■ **TASK LIST**
• 1. Reproduce the pyrolysis passage from "Notably, all aromatics" up to and including "to n and m.".
• 2. Please carry on the pyrolysis passage from the point where it stops.

■ **PAGE EXCERPT**
------------------------

Based on the above considerations the following simplified reactions have been assumed to describe pyrolysis of n-hexadecane (reaction 1a) and n-decene (reaction 1b)

$$C_{16}{H}_{34}\to 34a{H}_2+16b{C}_{10}{H}_8+16cC{H}_4+16d{C}_2{H}_4+16e{C}_2{H}_2$$

(1a)

$$C_{10}{H}_{20}\to 20a{H}_2+10b{C}_{10}{H}_8+10cC{H}_4+10d{C}_2{H}_4+10e{C}_2{H}_2$$

(1b)

Notably, all aromatics have been represented as C₁₀H₈, in accordance with the simplified reaction scheme of Figure 1. This simplification required some minor adjustment of the stoichiometric factors in order to respect the elemental mass balance.

The general formula of Equations (1) and (2) can be expressed as:

$$C_n{H}_m\to ma{H}_2+nb{C}_{10}{H}_8+ncC{H}_4+nd{C}_2{H}_4+ne{C}_2{H}_2$$

(1c)

The time τ when concentration of C₁₀H₈ is maximum can be roughly assumed as the timescale of formation of secondary tar according to pyrolysis Equation (1) or (2) The stoichiometric coefficients of reaction products have been obtained from the concentration of the different species measured at time τ normalized with respect to n and m.

The values of the normalized stoichiometric coefficients (a to e) obtained at different temperatures have been plotted in Figure 4 for n-C₁₆H₃₄ and n-C₁₀H₂₀. Notably results obtained for the two hydrocarbons are very similar. Best fit curves of values of a, b, c, d, and e as a function of temperature are reported in Figure 4 as solid lines and the corresponding expressions are reported in

Table 1. Stoichiometric coefficients of reaction 1.

${\mathit{C}}_{\mathit{n}}{\mathit{H}}_{\mathit{m}}\to \mathit{m}\mathit{a}{\mathit{H}}_2+\mathit{n}\mathit{b}{\mathit{C}}_{10}{\mathit{H}}_8+\mathit{n}\mathit{c}\mathit{C}{\mathit{H}}_4+\mathit{n}\mathit{d}{\mathit{C}}_2{\mathit{H}}_4+\mathit{n}\mathit{e}{\mathit{C}}_2{\mathit{H}}_2$
a	$-2.9961+0.0073T-5.624·{10}^{-6}{T}^2+1.449·{10}^{-9}{T}^3$
b	$-2.4690+0.0065T-5.437·{10}^{-6}{T}^2+1.474·{10}^{-9}{T}^3$
c	$1.8297-0.0036T+2.479·{10}^{-6}{T}^2-5.903·{10}^{-10}{T}^3$
d	$1.4871-0.0032T+2.414·{10}^{-6}{T}^2-6.197·{10}^{-10}{T}^3$
e	$10.4433-0.0275T+2.353·{10}^{-5}{T}^2-6.454·{10}^{-9}{T}^3$

. From the analysis of the trends of Figure 4, it can be noted that H₂ and C₂H₂ progressively increase with temperature, while other products decrease.

------------------------

■ **RAW DATA**
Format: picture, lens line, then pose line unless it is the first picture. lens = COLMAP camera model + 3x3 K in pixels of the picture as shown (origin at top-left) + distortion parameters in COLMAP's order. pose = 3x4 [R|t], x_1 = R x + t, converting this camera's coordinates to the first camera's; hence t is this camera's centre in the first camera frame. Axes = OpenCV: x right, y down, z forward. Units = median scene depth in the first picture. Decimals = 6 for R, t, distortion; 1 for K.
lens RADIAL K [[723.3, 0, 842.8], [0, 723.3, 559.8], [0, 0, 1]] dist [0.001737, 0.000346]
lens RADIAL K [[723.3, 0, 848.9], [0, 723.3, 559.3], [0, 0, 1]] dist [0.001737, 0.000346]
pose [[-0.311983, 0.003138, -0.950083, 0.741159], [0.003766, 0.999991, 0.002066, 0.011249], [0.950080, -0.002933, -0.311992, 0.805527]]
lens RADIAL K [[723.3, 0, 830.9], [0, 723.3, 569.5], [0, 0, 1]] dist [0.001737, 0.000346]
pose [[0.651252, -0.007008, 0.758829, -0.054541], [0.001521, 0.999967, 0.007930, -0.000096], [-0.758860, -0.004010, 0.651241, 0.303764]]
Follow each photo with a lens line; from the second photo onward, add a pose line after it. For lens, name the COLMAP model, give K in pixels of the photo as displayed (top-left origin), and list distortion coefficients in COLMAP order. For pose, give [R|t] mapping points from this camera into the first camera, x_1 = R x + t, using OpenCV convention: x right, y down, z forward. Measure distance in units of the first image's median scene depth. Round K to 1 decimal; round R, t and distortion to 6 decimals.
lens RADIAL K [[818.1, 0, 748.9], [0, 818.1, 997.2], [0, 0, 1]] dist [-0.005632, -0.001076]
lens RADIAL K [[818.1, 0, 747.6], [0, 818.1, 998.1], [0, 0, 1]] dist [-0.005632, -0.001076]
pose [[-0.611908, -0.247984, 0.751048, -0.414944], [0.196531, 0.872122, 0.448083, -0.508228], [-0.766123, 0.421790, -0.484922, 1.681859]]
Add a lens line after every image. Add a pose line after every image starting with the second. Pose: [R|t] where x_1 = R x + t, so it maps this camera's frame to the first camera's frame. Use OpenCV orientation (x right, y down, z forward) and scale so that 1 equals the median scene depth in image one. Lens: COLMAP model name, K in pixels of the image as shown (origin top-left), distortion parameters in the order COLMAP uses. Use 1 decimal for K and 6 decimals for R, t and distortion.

------------------------

■ **LIST OF ANSWERS**
• 1.
Notably, all aromatics have been represented as C₁₀H₈, in accordance with the simplified reaction scheme of Figure 1. This simplification required some minor adjustment of the stoichiometric factors in order to respect the elemental mass balance.

The general formula of Equations (1) and (2) can be expressed as:

$$C_n{H}_m\to ma{H}_2+nb{C}_{10}{H}_8+ncC{H}_4+nd{C}_2{H}_4+ne{C}_2{H}_2$$

(1c)

The time τ when concentration of C₁₀H₈ is maximum can be roughly assumed as the timescale of formation of secondary tar according to pyrolysis Equation (1) or (2) The stoichiometric coefficients of reaction products have been obtained from the concentration of the different species measured at time τ normalized with respect to n and m.

• 2.
The expressions obtained from the fit of stoichiometric coefficients of reaction 1 as a function of temperature are reported in Table 1.

3.2. Reaction of Secondary Tar Under Inert Conditions

The formation of PAHs from secondary tar is addressed in Figure 5 and Figure 6a,b. It is recalled that in the present work C₁₀H₈ has been chosen as representative of secondary tar. However, as shown in previous figures, naphthalene is formed along with C₂H₂. In order to investigate PAHs formation from secondary tar, computational experiments have been performed with C₁₀H₈ alone in nitrogen and with mixtures of naphthalene and acetylene in nitrogen at different concentration values.

As an example, results of pyrolysis of 0.1% naphthalene in nitrogen at 1200 K are shown in Figure 5. We can observe a progressive increase of C₂₀H₁₀, C₂₀H₁₆ and H₂ as naphthalene is consumed. The timescale of reaction at 1200 K is in the order of 1000. For the sake of brevity, results of computational experiments of secondary tar reactions at higher temperature have not been reported, since the trends of concentration profiles are quite similar, but reaction timescales sensibly decrease with temperature, dropping to 10 s at 1500 K.

In Figure 6a, we report results of the computational experiment with 0.033% naphthalene and 0.1% acetylene in nitrogen at 1200 K. We chose these values for concentration of naphthalene and acetylene in order to respect the ratios between the stoichiometric coefficients measured at this temperature (see Table 1). Apparently, naphthalene and acetylene initially form C₁₂H₈ which further on evolve into C₁₄H₁₀ and eventually PAHs. Increasing the temperature up to 1900 K (Figure 5), we observe that naphthalene is consumed in about 20 ms while acetylene concentration tends to a constant value and PAHs are formed only by naphthalene.

Stoichiometric coefficients for conversion of naphthalene are reported in the following formulas:

$$C_{10}{H}_8\to 0.5 C_{20}{H}_{10}+1.5H_2$$

(2a)

$$C_{10}{H}_8+5C_2{H}_2\to C_{20}{H}_{10}+4H_2$$

(2b)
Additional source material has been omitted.